# How do you deal with stress of deadlines?



## SBK (Sep 16, 2019)

I recently got a lot of work and I am very stressed , I know it doesn't helps but it has taken over me!
I usually don't get so much stressed but this time it seems like a really lot of work to handle. also having life stuff to manage too that takes a lot of time too.
What should I do guys?


----------



## JohnG (Sep 16, 2019)

"When you're going through hell, keep going." supposedly Churchill said it but it's a good one either way.

It's a very stressful, often quite unhealthy life. At least don't stress about being stressed -- it's normal and natural. I also am under quite a bit of pressure ATM.

As you know, most of what we do is not life and death, and it's good to remember that sometimes.

What can you do?


Avoid alcohol or euphoria drugs.
Limit caffeine intake.
Honour your relationships and commitments, even if it feels you don't have time.
Be kind to yourself.
If you can fall asleep, take a nap; but if you are lying awake, get up and do just a bit of work and then try again later.


----------



## Kent (Sep 16, 2019)

Respect your own boundaries and hire some extra help!


----------



## Sears Poncho (Sep 16, 2019)

1. Be stressed
2. Be grateful
3. Join the club

Working on orchestrations right now, it's 11pm here. Will work til 1. Got a bunch of stress in my personal life. In my music life, "stress" means "working" and that's far less stressful than "not working". Thanks, music!


----------



## chimuelo (Sep 16, 2019)

Sears Poncho said:


> 1. Be stressed
> 2. Be grateful
> 3. Join the club
> 
> Working on orchestrations right now, it's 11pm here. Will work til 1. Got a bunch of stress in my personal life. In my music life, "stress" means "working" and that's far less stressful than "not working". Thanks, music!



I like that one.

Don't forget, pressure turns Coal into Diamonds.


----------



## jononotbono (Sep 16, 2019)

I just think of every horrible non music job I've ever done. Latest one earlier this year was driving a Taxi for 6 months for 12 - 16hrs a day (first 3 months I didn't have a day off as I earned so little I had to hammer it), dealing with drunk idiots that were frequently abusive, trapped in a prison on wheels and going home exhausted with (at most) £93 or at worst £21 for the whole shift. Not forgetting not doing any music whatsoever during this whole time and still being completely skint and miserable).

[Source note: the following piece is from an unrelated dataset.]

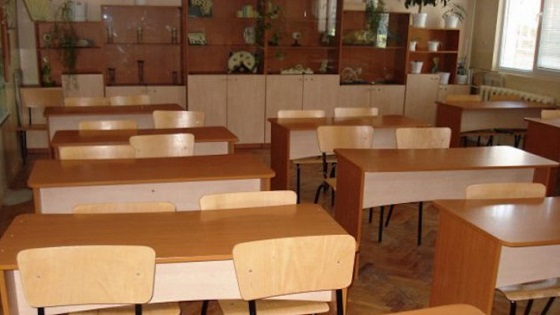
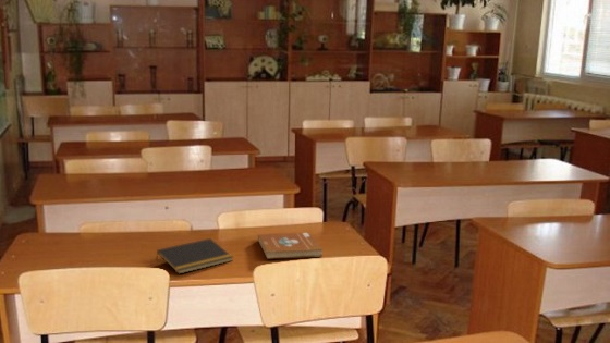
+ book [257,232,324,260]
+ notepad [155,237,234,275]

When I think about that dogs brown vs getting paid to do music I just smile. 

Anyway, deadlines are good. Means actually finishing music rather than noodling and tweaking 4 bars of shit until the end of time.


----------



## zolhof (Sep 16, 2019)

Hang in there, buddy!

I try to break big tasks into lots of little achievable ones. I write down my short and long term goals and review them at least once a day. What progress have I made? Still on target? How can I make up for the lost time? Don't focus on the big insurmountable single task, focus on the next thing on the list and get the ball rolling. Take regular breaks throughout the day, it will prevent you from getting anxious and losing focus, while keeping your brain's function in check. Ever heard of the Pomodoro technique?






During those 25 minutes, work on the task without interruption, fully committed, do not allow yourself to be distracted. Following this simple set of rules has improved my productivity exponentially, without sacrificing my sanity.

Also overlooked: find a mentor or someone you trust and make yourself accountable. Sometimes all we need is someone with similar goals in life to keep us moving in a positive direction. Unless the very act of having yet another person to answer to can make you more stressed, then feel free to ignore it hahaha Good luck!


----------



## Saxer (Sep 16, 2019)

If needed: share some work. Nothing wrong to have co-workers.


----------



## dzilizzi (Sep 16, 2019)

Take regular breaks where you get up and move, preferably outside in some hopefully fresh air. Even if it is just 5 minutes


----------



## Henu (Sep 16, 2019)

Reset.

I sometimes work too hard and too much (I'm now cutting it a lot due to having more time for my family and prepare for an upcoming album I need to write). Going go the bed after a 13- hour day is only going to make you rolling in the sheets accompanied with endless echoing of the music in your head until you think you're going insane. You're high on adrenaline and it's impossible to sleep. (And I'm an extremely bad sleeper anyway due to my ADHD and blessing/curse on getting excited on stuff into levels that's considered ridiculous.)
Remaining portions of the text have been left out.